Get distinct vector of vector with count

Question

What is the best way to return only the unique element with the counts from vector of vectors?

std::vector<std::vector<string>> vec_vec{{a,a,b,c},{a,c,c}};

The results should be :

{a, b, c} // This is the vector that contains the unique items.
{3, 1, 3} //a exists three times, b only one time, and c is three times.

To solve this I use the following:

1- Copy all the items in the vector of vector to single vector, so the output will be:

vec_vec{{a,a,b,c},{a,c,c}} -> vec{a,a,b,c,a,c,c} 

2- Now I'm dealing with a single vector (not vector of vector), so it's much easier to sort, get the unique items and them (I may use the code here1 and here2)

Is converting the vector of vector to one vector is a good idea?

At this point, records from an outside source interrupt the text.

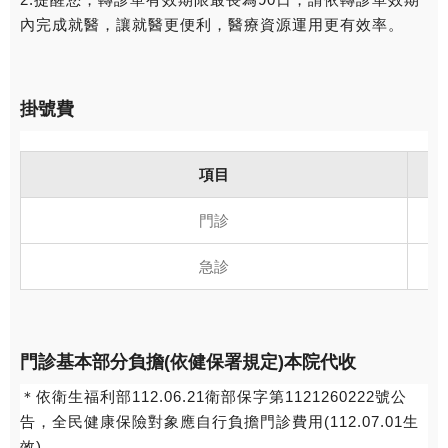
內完成就醫，讓就醫更便利，醫療資源運用更有效率。
掛號費
項目
門診
急診
門診基本部分負擔(依健保署規定)本院代收
＊依衛生福利部112.06.21衛部保字第1121260222號公
告，全民健康保險對象應自行負擔門診費用(112.07.01生
效)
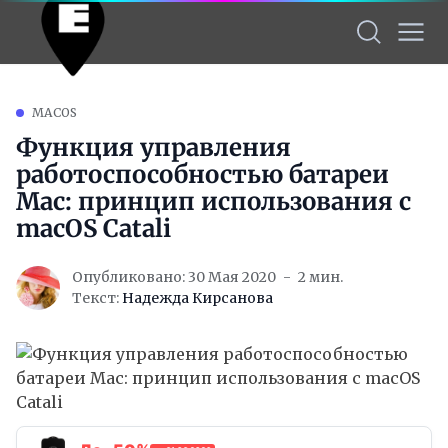
MACOS
Функция управления
работоспособностью батареи
Mac: принцип использования с
macOS Catali
Опубликовано: 30 Мая 2020
2 мин.
Текст:
Надежда Кирсанова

Any better solution?

Can we find better way with less complexity comparing with the current way (c++11, c++14)?

Answer 1

From the top of my mind:

std::unordered_map<std::string, std::size_t> counters;
for(auto const& inner : vec_vec)
  for(auto const& v : inner)
    counters[v]++;

for(auto const& cnt : counters)
  std::cout << cnt.first << " appears " << cnt.second << std::endl;

Answer 2

Use hash maps.

std::unordered_map<string, int> result;
for (const auto& x : vec_vec) 
  for (const string& y : x)
     result[y]++;

Answer 3

I would just use a map as "tally" structure:

std::map<string, unsigned int> tally;
for(auto subvector : vector) {  // subvector is std::vector<std::string>
  for(auto item : subvector) {  // item is a std::string
    ++tally[item];
  }
}

If you insist on having the result as two parallel vectors (but why would you?) simply construct them from the map:

std::vector<std::string> unique_items;
unique_items.reserve(tally.size());
std::vector<unsigned int> counts;
counts.reserve(tally.size());
for(auto item : tally) {
  unique_items.push_back(item.first);
  counts.push_back(item.second);
}

If you don't want the result vector to be sorted, you can use an unordered_map, as suggested in other answers.